What happened

You don't see this every day on Wall Street. This morning, "machine learning" star Cloudera (CLDR) announced it is merging with data management company Hortonworks (HDP) in "an all-stock merger of equals." In fact, the merger is being structured a bit more like an acquisition of Hortonworks by Cloudera, though, and 9 times out of 10, such deals cause the acquirer's stock to go down while the acquiree's stock goes up.

That's not happening today. Instead, both stocks are rising -- Cloudera up 9.9% as of 12:15 p.m. EDT and Hortonworks up 10.1%.

Schematic shows a cloud connecting to several PCs.

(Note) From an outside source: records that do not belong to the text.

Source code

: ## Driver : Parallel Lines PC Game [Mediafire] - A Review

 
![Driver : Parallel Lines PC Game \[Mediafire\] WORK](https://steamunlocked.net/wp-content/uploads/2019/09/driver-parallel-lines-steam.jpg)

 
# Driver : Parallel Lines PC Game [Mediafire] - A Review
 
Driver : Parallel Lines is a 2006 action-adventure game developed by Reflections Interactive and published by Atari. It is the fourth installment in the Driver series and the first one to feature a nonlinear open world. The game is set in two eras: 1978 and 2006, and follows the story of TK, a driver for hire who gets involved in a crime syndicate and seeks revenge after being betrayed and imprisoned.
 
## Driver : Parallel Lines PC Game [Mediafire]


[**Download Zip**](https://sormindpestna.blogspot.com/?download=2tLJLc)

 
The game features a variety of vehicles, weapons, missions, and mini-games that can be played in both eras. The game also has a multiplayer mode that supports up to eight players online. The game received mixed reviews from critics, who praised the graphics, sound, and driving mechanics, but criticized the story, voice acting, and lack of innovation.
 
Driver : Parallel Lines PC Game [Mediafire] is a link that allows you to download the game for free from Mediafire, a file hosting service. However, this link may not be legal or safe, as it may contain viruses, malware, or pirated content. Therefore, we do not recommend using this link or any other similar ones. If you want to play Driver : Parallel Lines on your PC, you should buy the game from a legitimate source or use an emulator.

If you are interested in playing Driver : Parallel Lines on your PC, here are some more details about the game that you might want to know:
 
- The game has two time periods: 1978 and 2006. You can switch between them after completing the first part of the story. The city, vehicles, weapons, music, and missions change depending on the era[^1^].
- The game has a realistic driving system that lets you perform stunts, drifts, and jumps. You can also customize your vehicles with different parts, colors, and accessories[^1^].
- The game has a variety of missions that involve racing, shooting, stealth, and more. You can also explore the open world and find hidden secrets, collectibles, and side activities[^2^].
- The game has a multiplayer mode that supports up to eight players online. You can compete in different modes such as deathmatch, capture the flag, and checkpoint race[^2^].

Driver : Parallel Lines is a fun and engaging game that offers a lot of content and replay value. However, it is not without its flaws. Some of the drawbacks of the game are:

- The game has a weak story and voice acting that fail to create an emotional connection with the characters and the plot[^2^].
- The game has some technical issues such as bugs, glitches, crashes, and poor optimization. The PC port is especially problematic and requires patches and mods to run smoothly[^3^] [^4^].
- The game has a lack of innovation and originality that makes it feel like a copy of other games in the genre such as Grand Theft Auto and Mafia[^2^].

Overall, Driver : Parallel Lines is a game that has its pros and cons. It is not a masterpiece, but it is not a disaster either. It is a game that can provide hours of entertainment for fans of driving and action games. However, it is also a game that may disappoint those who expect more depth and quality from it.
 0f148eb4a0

Cloud computing just forged a big new connection. Image source: Getty Images.

So what

Analyst reaction to the event might be one reason investors are looking on this news as a positive for both companies. At last report, at least two different analysts had upgraded Cloudera stock on the news, four more had raised their price targets on the stock, and a couple more -- who already liked Cloudera -- were reiterating their positive ratings. (By the way, there's a reason Wall Street is focusing on only one party to this merger. Assuming it goes through, all Hortonworks shares will disappear, being replaced by Cloudera shares at a 1.3-to-1 ratio.)

Now what

Also helping sentiment, one imagines, are the companies' projections that a couple of years from now, this merger will help transform both companies from cash-burning operations with negative operating cash flow into robust cash profit producers. Management predicts that a combined Cloudera/Hortonworks could generate positive operating cash flow of $150 million two years hence, and at least one analyst is predicting actual free cash flow north of $200 million.

From negative cash flow to $150 million or more in less than two years flat? No wonder investors are excited.